*Problem to solve:*
Could you repeat exactly the lines from the one containing "left elbow: (233, 267)" through the last line of the records, with no pictures?

*Exercise data:*
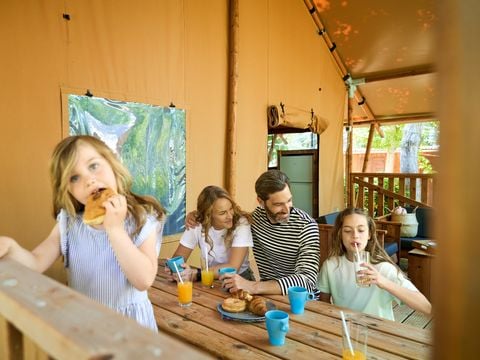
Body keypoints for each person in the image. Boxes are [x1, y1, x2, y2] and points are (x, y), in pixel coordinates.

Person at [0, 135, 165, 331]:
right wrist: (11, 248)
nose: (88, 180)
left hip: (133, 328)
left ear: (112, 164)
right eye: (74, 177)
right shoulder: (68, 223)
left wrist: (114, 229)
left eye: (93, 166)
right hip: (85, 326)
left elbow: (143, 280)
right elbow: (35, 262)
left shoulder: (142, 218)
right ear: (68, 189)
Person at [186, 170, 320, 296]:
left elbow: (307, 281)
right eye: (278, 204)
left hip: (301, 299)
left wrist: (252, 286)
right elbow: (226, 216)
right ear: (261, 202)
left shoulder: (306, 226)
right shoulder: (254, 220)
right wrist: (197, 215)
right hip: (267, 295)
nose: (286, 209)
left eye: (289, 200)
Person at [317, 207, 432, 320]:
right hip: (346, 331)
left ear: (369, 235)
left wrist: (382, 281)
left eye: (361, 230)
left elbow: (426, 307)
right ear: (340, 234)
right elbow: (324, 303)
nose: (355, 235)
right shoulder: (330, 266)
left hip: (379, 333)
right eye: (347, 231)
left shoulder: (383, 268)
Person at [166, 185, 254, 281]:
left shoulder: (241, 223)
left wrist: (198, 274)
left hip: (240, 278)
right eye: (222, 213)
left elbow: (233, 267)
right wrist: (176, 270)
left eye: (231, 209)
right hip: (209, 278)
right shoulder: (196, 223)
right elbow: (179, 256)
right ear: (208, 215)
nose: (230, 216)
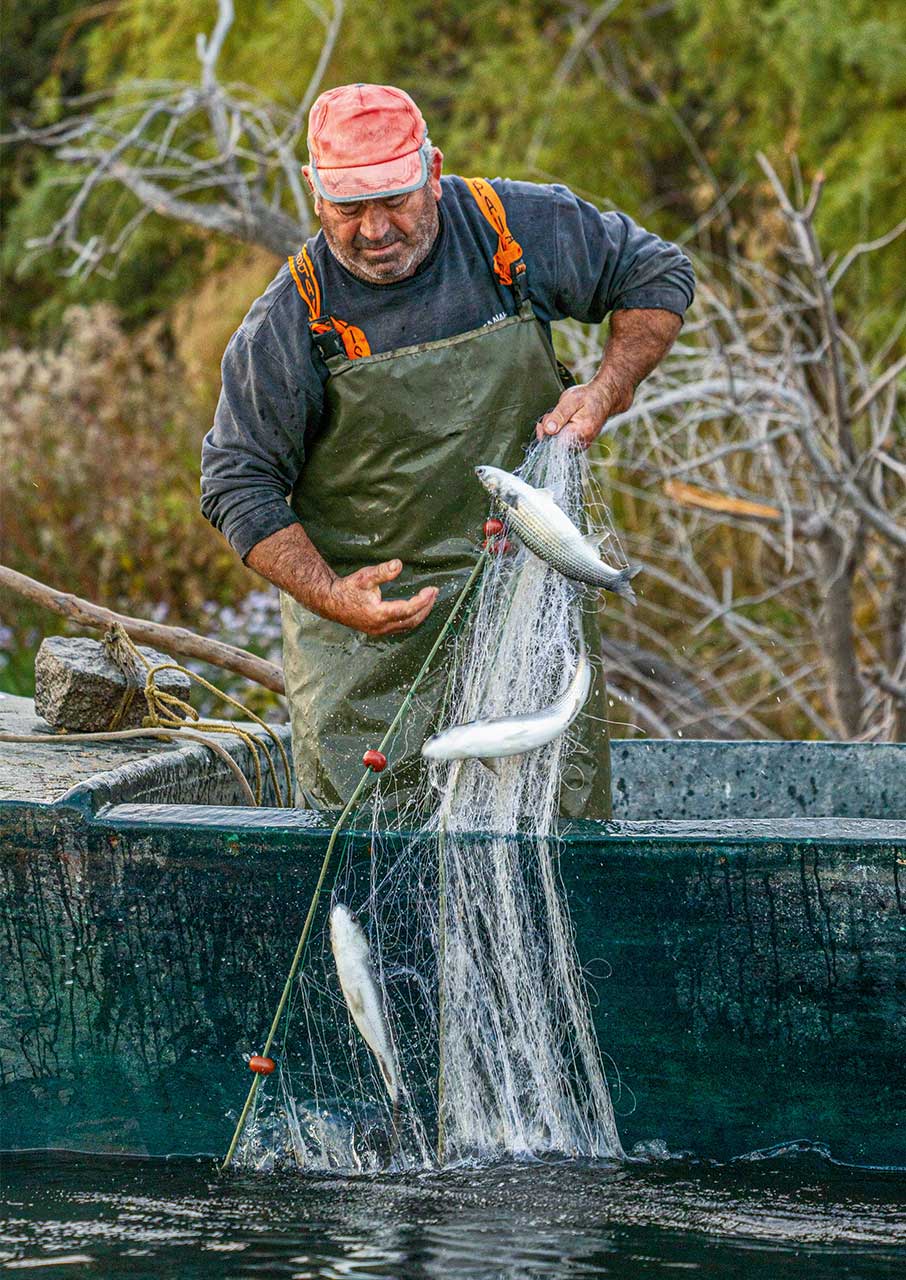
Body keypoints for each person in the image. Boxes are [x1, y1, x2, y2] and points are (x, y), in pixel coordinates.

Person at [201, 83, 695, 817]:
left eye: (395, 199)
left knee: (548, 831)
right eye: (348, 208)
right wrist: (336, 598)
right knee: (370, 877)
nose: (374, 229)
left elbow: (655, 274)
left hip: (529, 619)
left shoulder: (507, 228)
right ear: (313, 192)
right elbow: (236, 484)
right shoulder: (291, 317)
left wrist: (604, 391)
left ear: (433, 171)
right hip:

*Exercise solution:*
left elbow: (233, 267)
right wrist: (176, 270)
left eye: (231, 209)
right hip: (209, 278)
right shoulder: (196, 223)
right elbow: (179, 256)
right ear: (208, 215)
nose: (230, 216)
Body keypoints for each person in the image. Boxes are [x1, y1, x2, y2] and points are (x, y), in pixel coordinates.

Person at [201, 83, 695, 817]:
left eye: (395, 199)
left knee: (548, 831)
right eye: (348, 208)
right wrist: (336, 598)
right knee: (370, 877)
nose: (374, 229)
left elbow: (655, 274)
left hip: (529, 619)
left shoulder: (507, 228)
right ear: (313, 192)
right elbow: (236, 484)
right shoulder: (291, 317)
left wrist: (604, 391)
left ear: (433, 171)
right hip:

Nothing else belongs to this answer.